* WHAT IS EXPECTED: Lines with the string "images" in the data below: report how many there are, and write nothing but the number.

* EXTRACTED ENTRIES:

==============================

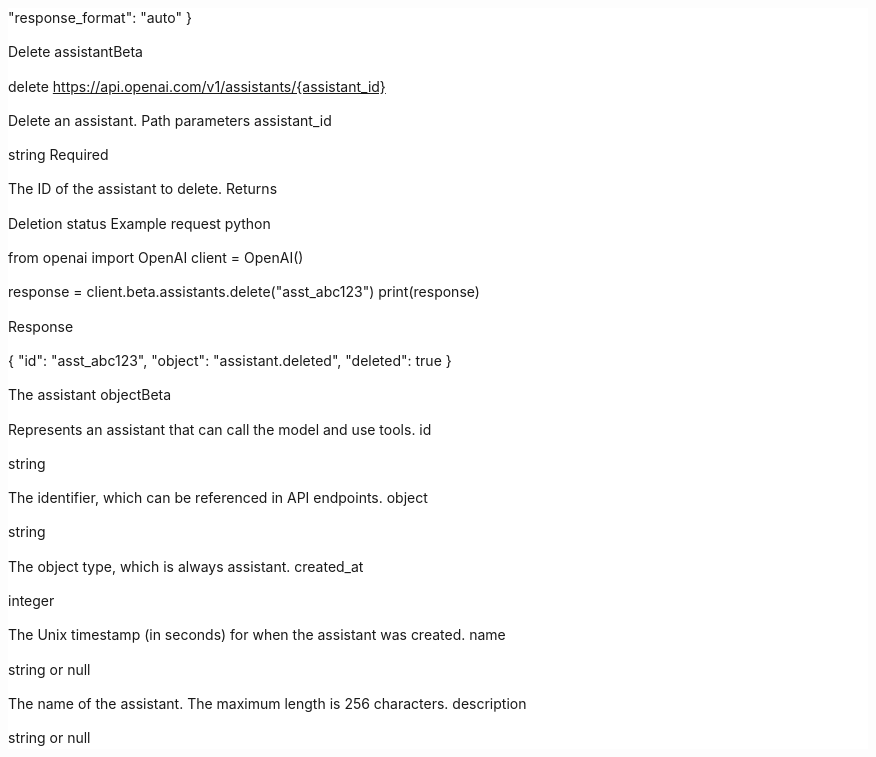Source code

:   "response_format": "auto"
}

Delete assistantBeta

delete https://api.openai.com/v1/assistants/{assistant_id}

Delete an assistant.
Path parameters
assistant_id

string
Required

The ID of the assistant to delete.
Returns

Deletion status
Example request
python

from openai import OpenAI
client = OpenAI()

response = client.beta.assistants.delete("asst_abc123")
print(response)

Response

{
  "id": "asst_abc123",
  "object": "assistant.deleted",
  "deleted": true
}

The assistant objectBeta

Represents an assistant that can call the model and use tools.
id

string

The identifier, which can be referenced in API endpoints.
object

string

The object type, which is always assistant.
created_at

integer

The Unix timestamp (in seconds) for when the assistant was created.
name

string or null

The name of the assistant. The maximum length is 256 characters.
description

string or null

==============================

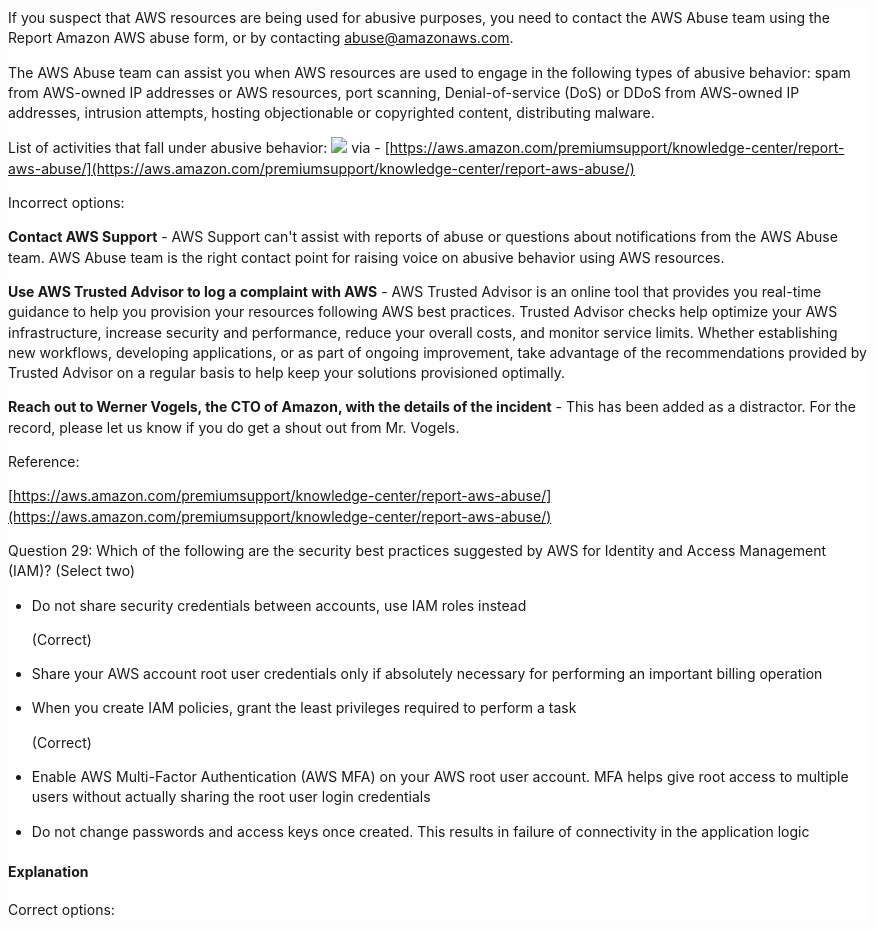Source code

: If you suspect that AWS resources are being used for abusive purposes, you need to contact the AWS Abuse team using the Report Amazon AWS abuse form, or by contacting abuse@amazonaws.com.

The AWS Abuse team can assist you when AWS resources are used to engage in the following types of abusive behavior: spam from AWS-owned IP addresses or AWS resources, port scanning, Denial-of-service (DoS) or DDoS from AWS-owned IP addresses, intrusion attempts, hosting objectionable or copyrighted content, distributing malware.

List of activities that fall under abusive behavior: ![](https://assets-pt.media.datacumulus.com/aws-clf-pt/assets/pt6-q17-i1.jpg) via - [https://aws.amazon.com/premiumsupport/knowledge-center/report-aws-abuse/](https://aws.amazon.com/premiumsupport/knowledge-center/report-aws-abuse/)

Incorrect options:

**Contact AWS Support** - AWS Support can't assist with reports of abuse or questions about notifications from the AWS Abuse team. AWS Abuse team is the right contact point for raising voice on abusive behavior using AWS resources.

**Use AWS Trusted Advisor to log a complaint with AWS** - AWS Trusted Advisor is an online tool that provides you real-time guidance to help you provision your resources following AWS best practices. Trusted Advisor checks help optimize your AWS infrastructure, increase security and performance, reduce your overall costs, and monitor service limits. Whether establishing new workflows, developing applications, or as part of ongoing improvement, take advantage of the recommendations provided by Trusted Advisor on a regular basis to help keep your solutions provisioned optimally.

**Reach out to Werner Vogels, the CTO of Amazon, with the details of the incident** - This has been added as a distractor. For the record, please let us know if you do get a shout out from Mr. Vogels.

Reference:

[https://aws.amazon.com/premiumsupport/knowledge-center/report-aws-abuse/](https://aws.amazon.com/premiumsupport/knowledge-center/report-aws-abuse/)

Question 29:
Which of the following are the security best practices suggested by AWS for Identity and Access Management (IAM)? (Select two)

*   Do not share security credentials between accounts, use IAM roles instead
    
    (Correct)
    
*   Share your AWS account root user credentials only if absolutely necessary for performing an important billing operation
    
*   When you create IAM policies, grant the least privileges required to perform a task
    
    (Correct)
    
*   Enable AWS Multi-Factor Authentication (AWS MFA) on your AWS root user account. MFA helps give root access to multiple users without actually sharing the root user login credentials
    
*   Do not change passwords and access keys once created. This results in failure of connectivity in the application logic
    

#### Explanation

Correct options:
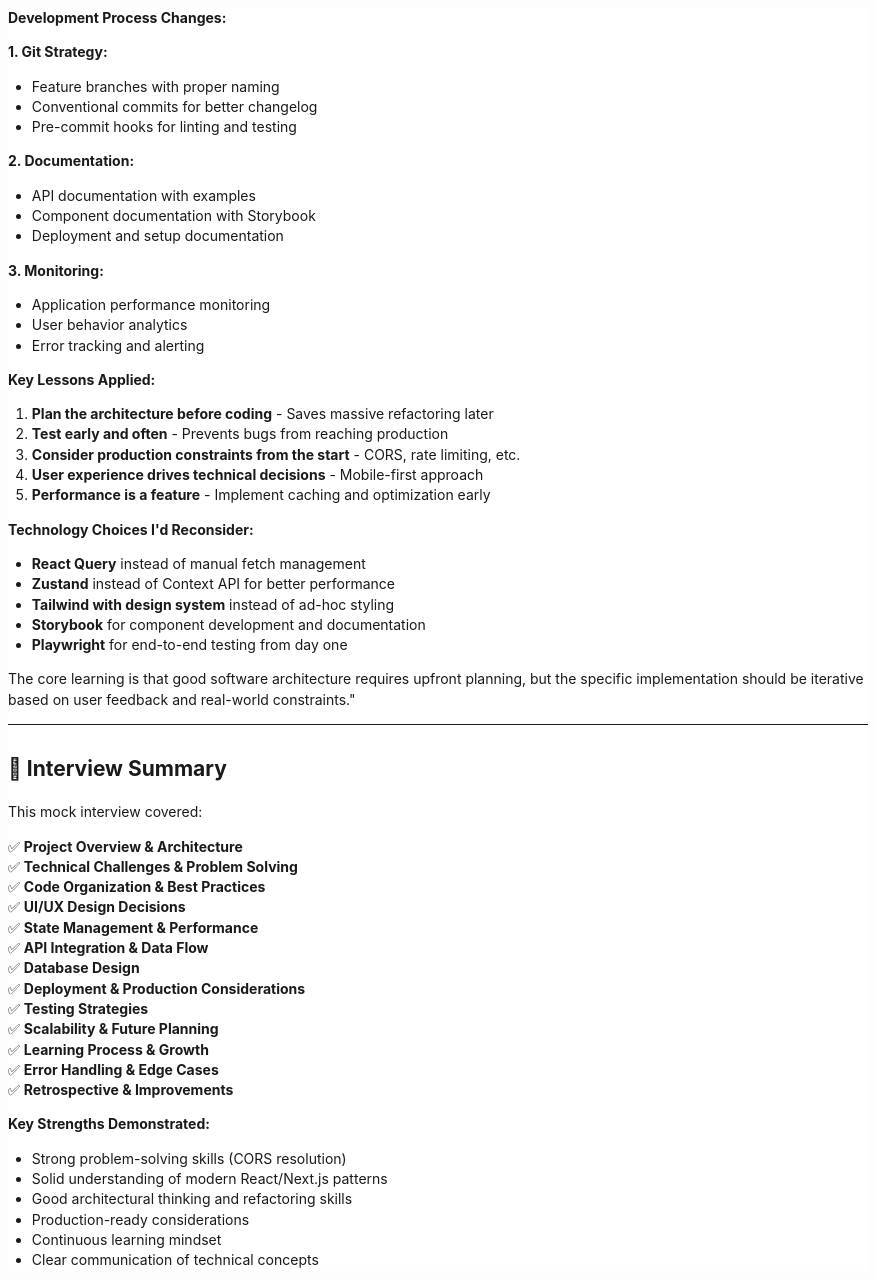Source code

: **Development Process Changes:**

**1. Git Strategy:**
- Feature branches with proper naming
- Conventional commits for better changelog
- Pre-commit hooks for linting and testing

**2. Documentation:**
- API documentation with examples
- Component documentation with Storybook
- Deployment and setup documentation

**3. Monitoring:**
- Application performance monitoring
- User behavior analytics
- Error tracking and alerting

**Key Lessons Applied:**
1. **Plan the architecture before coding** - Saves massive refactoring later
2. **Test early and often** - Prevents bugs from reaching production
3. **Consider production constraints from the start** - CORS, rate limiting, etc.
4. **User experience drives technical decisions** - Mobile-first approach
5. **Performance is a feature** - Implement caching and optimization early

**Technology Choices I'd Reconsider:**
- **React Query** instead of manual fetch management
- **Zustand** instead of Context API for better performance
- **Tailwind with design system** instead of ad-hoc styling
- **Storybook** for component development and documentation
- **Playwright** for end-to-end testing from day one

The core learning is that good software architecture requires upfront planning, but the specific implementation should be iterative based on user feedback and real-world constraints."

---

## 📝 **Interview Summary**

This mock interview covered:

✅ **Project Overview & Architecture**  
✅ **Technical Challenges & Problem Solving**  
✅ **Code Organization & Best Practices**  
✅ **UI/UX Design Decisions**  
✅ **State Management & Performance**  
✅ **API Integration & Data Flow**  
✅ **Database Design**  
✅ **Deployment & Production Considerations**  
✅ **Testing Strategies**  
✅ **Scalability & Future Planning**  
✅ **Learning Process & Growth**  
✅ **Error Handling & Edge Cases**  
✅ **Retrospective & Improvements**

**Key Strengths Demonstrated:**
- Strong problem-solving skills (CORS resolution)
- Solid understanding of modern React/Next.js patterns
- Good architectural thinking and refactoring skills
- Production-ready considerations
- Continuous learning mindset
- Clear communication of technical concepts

==============================

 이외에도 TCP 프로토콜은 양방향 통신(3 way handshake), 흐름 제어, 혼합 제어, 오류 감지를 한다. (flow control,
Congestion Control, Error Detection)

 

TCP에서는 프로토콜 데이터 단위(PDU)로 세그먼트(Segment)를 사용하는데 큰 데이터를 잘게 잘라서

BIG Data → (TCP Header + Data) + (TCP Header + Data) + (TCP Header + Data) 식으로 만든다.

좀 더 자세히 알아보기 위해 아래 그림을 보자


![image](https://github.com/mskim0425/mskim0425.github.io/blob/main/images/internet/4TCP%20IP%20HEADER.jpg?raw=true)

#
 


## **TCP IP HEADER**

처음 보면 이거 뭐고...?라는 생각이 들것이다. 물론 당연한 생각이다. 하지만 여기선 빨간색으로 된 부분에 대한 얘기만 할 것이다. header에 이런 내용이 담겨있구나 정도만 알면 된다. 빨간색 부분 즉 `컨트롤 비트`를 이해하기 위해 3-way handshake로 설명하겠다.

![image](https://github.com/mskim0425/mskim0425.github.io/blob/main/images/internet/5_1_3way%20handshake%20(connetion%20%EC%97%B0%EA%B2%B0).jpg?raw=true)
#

==============================

* YOUR RESPONSE: 2